Pelo que vêm apregoando, é plausível supor que, caso voltem ao poder, vão acelerar sua conhecida agenda: entabocar a ideologia de gênero goela abaixo da população; acirrar o racismo fantasiado de “resgate histórico”; intensificar o feminismo radical; abolir a história e as tradições da nossa nação; radicalizar o politicamente correto; impor o uso da linguagem neutra; abolir a economia de mercado; e ressuscitar as práticas sindicalistas de um passado.

A esta altura do campeonato, chega a ser espantoso que certos ditos liberais e conservadores sinalizem a possibilidade de apoiar o candidato das aracangas. Não é difícil detectar os dois principais motivos dessa estranha condescendência: o ódio irracional ao presidente Bolsonaro, que os leva a procurar uma “terceira via” tão improvável quanto retrógrada, e a necessidade de recuperar algumas “boquinhas” perdidas com a política econômica liberal do governo.

Por quais motivos, senhores, a carta mensal de uma gestora de fundos de investimento faria uma comparação completamente estapafúrdia em que afirma não haver distinção quanto aos resultados da política econômica dos governos de Bolsonaro e o de Dilma Rousseff? E por quais razões o relatório de um banco suíço asseguraria que existe um “consenso” de que, se Lula for eleito, ele aprovará as reformas, avançará no processo de consolidação fiscal e não governará com medidas populistas?

Como a ingenuidade tem limites, a única explicação possível remete à baixa política. É evidente que todos têm o direito de não gostar do presidente e de buscar outros nomes, porém, devem assumir o dever de respeitar a verdade factual. Equiparar o governo atual aos do PT é como chamar Confúcio de Pafúncio.

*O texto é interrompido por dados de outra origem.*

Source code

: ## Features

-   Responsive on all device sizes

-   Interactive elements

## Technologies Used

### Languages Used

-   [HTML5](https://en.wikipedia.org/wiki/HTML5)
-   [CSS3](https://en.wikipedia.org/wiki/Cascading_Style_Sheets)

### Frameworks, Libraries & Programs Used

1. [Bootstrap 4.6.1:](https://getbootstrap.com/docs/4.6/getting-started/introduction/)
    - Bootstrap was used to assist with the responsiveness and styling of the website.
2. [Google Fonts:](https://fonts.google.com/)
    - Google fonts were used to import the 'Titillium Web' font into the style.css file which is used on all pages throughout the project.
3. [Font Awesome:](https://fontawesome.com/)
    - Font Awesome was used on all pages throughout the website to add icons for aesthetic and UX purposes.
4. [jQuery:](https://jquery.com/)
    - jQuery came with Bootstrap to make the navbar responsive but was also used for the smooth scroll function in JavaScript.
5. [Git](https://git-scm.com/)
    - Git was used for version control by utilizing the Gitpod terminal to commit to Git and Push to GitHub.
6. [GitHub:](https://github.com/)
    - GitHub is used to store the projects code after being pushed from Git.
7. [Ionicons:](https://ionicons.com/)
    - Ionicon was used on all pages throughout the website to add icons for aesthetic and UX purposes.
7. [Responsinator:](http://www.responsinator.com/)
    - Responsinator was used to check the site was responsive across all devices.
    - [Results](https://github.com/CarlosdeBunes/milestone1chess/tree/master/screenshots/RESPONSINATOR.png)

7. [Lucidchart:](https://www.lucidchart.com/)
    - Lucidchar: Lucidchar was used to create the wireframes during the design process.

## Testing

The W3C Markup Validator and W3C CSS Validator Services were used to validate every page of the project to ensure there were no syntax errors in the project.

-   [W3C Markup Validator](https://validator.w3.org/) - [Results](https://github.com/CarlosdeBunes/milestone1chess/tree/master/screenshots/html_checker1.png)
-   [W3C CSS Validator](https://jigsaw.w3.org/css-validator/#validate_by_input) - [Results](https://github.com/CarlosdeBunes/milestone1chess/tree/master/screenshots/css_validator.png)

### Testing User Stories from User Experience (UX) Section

Politicamente, o governo atual — que as línguas mal-intencionadas acusam de pretender dar um “golpe” — é diametralmente oposto aos anteriores, aqueles sim amantes de várias ditaduras espalhadas pelo mundo. Resumindo, temos um governo de direita, conservador e que defende o livre mercado, a equipe econômica é a mais liberal e, provavelmente, a mais bem preparada tecnicamente da nossa história e propôs todas as reformas estruturais necessárias.

Por fim, do ponto de vista ético, é uma enorme agressão à inteligência alheia fazer qualquer comparação com o governo atual, que até hoje não teve atestado um caso sequer de corrupção. Além disso, são absolutamente diferentes as pautas sobre costumes, família, religião, cultura, comportamento e muitas outras.

Por tudo isso, é necessário enfatizar que, no final deste ano, a escolha não será só entre dois candidatos, um de “direita” e outro de “esquerda”, um “conservador” e outro “progressista”, o buraco é muito mais embaixo. O que vamos decidir em outubro deste ano é se valorizamos de fato nossa liberdade ou se aceitamos ser escravizados por uma ideologia que só produz igualdade na miséria.